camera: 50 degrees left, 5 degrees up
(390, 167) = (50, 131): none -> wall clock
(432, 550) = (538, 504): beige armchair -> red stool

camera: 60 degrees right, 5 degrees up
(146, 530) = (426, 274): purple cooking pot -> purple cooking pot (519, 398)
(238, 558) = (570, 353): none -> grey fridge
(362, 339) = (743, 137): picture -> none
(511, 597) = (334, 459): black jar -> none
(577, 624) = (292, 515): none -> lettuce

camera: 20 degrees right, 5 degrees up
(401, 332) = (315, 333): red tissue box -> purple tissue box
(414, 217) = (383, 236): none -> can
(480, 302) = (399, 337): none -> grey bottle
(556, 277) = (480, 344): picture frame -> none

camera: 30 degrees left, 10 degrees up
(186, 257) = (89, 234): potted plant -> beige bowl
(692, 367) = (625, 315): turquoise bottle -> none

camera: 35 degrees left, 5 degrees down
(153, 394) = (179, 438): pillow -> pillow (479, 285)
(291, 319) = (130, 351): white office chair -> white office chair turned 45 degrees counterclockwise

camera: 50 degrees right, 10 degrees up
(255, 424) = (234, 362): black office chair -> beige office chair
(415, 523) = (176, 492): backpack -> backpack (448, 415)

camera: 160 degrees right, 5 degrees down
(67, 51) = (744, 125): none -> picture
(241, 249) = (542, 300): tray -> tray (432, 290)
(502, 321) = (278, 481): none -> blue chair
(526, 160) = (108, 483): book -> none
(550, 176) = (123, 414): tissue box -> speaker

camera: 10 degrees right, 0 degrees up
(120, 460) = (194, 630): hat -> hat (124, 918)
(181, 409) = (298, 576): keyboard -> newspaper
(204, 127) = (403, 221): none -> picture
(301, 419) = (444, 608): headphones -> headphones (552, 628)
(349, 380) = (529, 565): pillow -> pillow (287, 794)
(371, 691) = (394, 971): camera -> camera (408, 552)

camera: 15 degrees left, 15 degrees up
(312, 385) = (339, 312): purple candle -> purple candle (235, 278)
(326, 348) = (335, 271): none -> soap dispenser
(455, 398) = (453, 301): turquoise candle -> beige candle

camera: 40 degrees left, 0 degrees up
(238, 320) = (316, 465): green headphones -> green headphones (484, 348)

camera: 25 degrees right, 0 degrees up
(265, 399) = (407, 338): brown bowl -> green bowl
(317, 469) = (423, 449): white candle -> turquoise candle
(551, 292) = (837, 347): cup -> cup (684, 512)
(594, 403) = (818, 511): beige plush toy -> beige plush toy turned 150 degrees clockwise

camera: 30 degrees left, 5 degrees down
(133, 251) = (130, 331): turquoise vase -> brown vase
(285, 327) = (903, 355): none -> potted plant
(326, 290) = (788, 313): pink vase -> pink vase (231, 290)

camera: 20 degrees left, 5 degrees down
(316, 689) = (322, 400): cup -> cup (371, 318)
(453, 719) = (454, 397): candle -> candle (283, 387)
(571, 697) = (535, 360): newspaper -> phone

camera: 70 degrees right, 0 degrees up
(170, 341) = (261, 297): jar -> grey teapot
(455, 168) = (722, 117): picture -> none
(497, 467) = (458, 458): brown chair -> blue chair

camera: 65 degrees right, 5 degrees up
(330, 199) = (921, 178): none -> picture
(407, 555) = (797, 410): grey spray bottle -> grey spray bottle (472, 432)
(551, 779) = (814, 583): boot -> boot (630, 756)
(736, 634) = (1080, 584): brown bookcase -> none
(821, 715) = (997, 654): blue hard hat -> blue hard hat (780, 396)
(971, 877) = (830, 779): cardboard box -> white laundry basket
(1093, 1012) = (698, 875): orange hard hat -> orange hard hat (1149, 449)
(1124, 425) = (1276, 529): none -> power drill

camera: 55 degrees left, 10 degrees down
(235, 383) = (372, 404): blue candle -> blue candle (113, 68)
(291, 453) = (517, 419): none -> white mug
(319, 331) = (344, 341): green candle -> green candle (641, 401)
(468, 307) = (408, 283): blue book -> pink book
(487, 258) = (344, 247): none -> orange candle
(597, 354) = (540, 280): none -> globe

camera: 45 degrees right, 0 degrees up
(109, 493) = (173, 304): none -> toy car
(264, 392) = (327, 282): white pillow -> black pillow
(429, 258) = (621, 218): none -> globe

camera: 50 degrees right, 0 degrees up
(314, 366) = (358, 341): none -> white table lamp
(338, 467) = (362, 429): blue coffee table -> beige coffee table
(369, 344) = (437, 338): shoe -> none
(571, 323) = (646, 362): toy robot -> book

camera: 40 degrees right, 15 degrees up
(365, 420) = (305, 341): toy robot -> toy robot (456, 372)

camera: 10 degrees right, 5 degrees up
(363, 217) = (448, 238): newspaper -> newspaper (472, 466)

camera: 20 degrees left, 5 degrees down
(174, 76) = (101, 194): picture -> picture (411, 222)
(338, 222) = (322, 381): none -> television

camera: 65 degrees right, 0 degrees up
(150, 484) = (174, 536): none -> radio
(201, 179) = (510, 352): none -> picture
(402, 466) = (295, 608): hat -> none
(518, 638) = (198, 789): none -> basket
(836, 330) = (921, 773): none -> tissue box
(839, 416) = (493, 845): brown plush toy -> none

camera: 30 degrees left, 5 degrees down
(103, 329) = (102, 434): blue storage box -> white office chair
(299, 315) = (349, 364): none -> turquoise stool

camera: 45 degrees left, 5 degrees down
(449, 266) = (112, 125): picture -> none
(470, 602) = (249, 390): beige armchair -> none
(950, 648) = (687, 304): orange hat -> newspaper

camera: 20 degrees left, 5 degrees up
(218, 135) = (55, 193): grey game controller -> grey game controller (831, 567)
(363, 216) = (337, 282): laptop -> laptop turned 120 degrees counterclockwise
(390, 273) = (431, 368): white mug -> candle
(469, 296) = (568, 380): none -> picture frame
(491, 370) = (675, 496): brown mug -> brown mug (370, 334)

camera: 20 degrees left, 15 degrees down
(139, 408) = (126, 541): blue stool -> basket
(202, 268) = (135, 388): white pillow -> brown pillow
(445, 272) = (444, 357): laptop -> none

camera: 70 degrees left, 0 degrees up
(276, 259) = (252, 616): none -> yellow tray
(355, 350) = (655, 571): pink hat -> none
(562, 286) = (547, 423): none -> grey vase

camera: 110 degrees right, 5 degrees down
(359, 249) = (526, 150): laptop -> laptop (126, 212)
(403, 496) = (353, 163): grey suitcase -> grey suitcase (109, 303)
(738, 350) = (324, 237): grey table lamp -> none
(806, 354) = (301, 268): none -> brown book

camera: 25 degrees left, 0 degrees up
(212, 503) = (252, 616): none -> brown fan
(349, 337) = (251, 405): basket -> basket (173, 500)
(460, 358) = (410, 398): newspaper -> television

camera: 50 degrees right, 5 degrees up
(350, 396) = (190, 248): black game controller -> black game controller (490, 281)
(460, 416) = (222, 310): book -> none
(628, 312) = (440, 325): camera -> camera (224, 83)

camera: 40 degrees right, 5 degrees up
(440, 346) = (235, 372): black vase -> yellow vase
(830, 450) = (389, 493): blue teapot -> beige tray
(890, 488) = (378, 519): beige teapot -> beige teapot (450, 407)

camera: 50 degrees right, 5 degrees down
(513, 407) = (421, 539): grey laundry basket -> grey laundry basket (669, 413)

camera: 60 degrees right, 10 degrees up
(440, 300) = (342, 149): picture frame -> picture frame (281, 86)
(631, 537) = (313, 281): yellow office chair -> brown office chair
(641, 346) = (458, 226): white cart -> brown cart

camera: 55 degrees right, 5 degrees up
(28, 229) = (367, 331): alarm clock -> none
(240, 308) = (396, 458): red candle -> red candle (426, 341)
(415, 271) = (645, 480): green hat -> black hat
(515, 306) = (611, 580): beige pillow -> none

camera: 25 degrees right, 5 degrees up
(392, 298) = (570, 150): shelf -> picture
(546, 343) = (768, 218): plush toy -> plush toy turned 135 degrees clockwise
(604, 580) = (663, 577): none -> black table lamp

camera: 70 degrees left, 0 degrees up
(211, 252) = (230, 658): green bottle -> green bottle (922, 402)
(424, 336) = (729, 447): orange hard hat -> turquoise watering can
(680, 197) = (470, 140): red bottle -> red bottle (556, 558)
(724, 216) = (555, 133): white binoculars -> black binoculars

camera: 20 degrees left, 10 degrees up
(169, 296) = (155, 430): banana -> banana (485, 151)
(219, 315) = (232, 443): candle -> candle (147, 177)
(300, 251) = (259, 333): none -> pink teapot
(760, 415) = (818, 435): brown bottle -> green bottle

::::::::

◆ **EXERCISE AIM**:
Which lines above hold the word "globe"? Copy each of them.

◆ **RESPONSE AREA**:
(597, 354) = (540, 280): none -> globe
(429, 258) = (621, 218): none -> globe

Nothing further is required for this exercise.